“Alice laughed: “There’s no use trying,” she said; “one can’t believe impossible things.” “I daresay you haven’t had much practice,” said the Queen. “When I was younger, I always did it for half an hour a day. Why, sometimes I’ve believed as many as six impossible things before breakfast.”
A couple of days ago, I helped a friend avoid succumbing to a UTI with a couple of ad hoc herbal remedies and a couple of tongue readings via text message. I didn’t do much, really. Her body (and a very good night’s sleep!) did the heavy lifting. As open as she’s been to my work, I could hear that the experience of feeling herself getting sick, taking herbs, and having the pattern resolve itself without any further intervention had made an impact on her that she didn’t quite expect.

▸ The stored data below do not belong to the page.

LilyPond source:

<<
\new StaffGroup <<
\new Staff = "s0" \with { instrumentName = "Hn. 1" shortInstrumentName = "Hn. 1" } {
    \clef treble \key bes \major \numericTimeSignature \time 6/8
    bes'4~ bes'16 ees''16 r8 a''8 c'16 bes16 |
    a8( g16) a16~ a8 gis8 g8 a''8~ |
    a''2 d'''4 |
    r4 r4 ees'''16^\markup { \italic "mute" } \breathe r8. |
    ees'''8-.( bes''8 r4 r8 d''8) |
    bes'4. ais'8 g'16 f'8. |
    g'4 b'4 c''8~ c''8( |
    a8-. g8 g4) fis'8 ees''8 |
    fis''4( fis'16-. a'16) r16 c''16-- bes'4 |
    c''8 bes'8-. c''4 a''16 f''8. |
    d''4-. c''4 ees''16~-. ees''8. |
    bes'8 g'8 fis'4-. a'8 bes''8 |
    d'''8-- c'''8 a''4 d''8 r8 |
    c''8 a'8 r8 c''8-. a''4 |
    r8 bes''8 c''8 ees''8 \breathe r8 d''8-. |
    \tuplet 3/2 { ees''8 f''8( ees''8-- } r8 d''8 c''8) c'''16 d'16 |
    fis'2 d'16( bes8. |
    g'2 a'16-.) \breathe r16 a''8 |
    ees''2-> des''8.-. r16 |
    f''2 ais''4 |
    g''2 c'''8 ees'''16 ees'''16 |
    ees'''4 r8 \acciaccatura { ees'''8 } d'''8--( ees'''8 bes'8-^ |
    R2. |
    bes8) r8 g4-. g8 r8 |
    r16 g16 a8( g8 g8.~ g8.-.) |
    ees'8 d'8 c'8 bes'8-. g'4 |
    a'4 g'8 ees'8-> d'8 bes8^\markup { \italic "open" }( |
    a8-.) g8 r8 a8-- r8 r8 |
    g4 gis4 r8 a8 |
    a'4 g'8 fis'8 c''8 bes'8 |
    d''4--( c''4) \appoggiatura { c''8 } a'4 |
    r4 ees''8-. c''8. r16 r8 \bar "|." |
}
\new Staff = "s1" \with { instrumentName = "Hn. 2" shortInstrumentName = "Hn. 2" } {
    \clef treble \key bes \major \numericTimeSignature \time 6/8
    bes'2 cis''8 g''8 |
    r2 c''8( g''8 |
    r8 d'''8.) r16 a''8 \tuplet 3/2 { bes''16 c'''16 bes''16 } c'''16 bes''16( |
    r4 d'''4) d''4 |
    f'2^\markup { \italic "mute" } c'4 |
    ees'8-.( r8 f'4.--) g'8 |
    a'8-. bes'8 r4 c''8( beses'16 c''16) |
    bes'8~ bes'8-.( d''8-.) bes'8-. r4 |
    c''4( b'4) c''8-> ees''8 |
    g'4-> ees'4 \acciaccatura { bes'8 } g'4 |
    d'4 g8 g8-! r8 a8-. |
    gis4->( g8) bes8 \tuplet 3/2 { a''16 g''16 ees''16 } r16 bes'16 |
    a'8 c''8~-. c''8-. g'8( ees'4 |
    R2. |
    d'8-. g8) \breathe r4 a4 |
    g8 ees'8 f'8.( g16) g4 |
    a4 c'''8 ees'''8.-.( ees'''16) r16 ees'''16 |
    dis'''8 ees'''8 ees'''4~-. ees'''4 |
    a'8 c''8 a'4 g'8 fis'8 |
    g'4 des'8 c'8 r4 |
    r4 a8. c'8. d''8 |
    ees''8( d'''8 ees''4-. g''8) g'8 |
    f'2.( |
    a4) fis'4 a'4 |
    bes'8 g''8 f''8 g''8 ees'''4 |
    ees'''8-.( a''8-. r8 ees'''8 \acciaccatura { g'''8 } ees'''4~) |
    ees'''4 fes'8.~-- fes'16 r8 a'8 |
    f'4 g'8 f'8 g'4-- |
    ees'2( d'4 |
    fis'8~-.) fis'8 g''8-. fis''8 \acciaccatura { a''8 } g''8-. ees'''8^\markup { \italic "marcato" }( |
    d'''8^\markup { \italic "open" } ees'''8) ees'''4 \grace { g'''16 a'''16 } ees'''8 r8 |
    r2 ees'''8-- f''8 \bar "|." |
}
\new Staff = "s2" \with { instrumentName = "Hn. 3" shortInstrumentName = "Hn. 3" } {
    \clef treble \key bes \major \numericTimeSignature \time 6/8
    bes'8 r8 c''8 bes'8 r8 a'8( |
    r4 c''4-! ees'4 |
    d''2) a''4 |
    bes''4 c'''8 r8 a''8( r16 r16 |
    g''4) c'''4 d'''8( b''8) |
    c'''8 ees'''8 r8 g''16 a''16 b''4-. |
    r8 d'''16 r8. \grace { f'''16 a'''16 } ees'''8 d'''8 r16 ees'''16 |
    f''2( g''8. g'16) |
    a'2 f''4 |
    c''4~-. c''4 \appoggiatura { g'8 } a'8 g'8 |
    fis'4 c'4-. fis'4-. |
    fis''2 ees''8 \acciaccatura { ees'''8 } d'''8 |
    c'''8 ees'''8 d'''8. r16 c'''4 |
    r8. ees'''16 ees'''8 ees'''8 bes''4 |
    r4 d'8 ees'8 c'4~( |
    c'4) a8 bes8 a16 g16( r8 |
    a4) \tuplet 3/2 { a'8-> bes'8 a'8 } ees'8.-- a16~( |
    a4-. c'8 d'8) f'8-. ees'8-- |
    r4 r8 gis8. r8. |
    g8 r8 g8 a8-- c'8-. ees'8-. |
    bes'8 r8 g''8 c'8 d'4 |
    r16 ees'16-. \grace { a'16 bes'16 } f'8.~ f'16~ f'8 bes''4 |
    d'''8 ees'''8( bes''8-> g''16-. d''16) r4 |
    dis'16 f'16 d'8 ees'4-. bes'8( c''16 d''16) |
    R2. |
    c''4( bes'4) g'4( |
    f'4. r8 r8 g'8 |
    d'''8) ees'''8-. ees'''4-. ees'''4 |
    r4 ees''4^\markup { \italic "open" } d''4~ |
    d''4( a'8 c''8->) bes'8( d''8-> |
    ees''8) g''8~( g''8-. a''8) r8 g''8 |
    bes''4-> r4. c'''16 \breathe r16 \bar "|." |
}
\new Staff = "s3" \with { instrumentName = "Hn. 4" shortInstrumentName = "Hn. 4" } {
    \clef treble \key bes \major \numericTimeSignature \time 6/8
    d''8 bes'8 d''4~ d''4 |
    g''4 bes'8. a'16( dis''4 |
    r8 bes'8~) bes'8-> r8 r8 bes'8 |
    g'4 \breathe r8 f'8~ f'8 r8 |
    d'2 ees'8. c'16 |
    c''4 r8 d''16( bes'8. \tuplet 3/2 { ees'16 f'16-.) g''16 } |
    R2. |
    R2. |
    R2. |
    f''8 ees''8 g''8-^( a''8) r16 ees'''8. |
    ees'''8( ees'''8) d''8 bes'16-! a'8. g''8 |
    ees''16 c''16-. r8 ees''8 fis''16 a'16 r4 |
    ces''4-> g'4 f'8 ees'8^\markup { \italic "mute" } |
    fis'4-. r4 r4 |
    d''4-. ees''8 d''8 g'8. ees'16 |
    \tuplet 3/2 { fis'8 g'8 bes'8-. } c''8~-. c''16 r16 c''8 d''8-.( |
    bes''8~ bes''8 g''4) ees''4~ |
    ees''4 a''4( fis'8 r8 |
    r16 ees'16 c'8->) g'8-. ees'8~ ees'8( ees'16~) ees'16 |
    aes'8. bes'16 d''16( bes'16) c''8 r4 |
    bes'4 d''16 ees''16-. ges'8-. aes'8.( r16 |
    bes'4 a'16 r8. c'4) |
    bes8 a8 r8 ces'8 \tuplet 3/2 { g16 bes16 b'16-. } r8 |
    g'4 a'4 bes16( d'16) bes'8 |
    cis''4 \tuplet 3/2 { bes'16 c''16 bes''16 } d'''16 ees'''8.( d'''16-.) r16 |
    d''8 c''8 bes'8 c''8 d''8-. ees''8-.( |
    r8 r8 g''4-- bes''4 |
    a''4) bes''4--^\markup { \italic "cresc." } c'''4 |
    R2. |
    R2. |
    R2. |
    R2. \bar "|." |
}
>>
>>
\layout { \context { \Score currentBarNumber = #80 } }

It’s one thing to be open to something countercultural (both veganism and Chinese Medicine are pretty countercultural, in my book.) It’s another to actually experience the world in a new way. If you really want to change, grow, or transform, you’ve got to open yourself to new experiences. And you’ve got to be willing to let those experiences change your beliefs.
Enduring changes come from the deep, not from forced effort on the surface of things. Behavior follows belief, but it’s possible to behave your way into new ways of experiencing the world. Let’s try it. Making chai* is a good place to start.
*Please don’t call it “chai tea.” The word “chai” is Hindi for “tea.” If you want to get more specific, you can call this “Masala Chai,” or “spiced tea.”
How to Make Chai
You don’t need a recipe. In fact, I hope you’ll give this a whirl without Googling for more specific recipes! You just need this basic technique and the willingness to experiment. There’s something healing about trusting yourself enough to throw some spices in a pot and improvise.
Step One: Simmer Herbs & Spices
Look through your spice cabinet for anything vaguely Fall-esque or Chai-like. Cloves, Cinnamon Sticks, Star Anise, Cardamom Seeds or Pods, Vanilla beans, and Fennel Seeds are all excellent candidates. A few black peppercorns make a great addition if you like a bit of a kick!
The two spices that I must have for a masala chai are fresh ginger root and cardamom pods. Sometimes, those are the only spices I include. Without ginger and cardamom, it’s just not going to work for me. (But remember–your taste might be different. Don’t hesitate to experiment!)
Sometimes, I add medicinal herbs to my chai, too. Astragalus root is my most frequent choice (my Spleen always needs all the help it can get) but I’ve also been known to toss in burdock root, codonopsis, and turmeric. (I’ll be sharing more about cooking with medicinal herbs this month. For now, it’s enough to start with things you already have on-hand. The first step is to start getting comfortable with the fire burn and cauldron bubble (so-to-speak) aspects of cooking and herbcraft.)
How much spice and how much water? Eyeball it! If your brew is too intense, water it down. If it’s weak, simmer it longer. You really can’t mess this up. I repeat: you cannot mess this up.
Step Two: Add Tea and Steep
Once you’ve got a nice pot of spiced liquid, it’s time to add your tea. If you avoid caffeine, decaf black tea will work beautifully. You can also try Rooibos, which has a mild flavor that complements the spices.
I tend to use a very basic black tea (in teabags) for my chai. The spices add so much flavor that this is a perfect place to use a less expensive tea without sacrificing your enjoyment. I use about 1 teabag per 8 oz of liquid. (Slightly weaker than if I were drinking the tea without spices.)
Turn the burner off and allow the tea to steep as long as it needs to, according to the kind of tea you’ve chosen.
Step Three: Milk & Sugar?
I like my chai to be creamy and a little sweet so I add a generous amount of soymilk (you can use any milk that you like!) and something to sweeten it a little. Sometimes, I’ll use a drop or two of liquid stevia and a scant tablespoon of sugar. If you prefer an unsweetened chai, no problem!
Step Four: Rinse & Repeat
The point about not giving you a recipe is that I want you to give yourself permission to experiment. You can’t do this wrong. And the best way to get comfortable with herbs — whether for culinary or medicinal use — is to stop reading and start experiencing.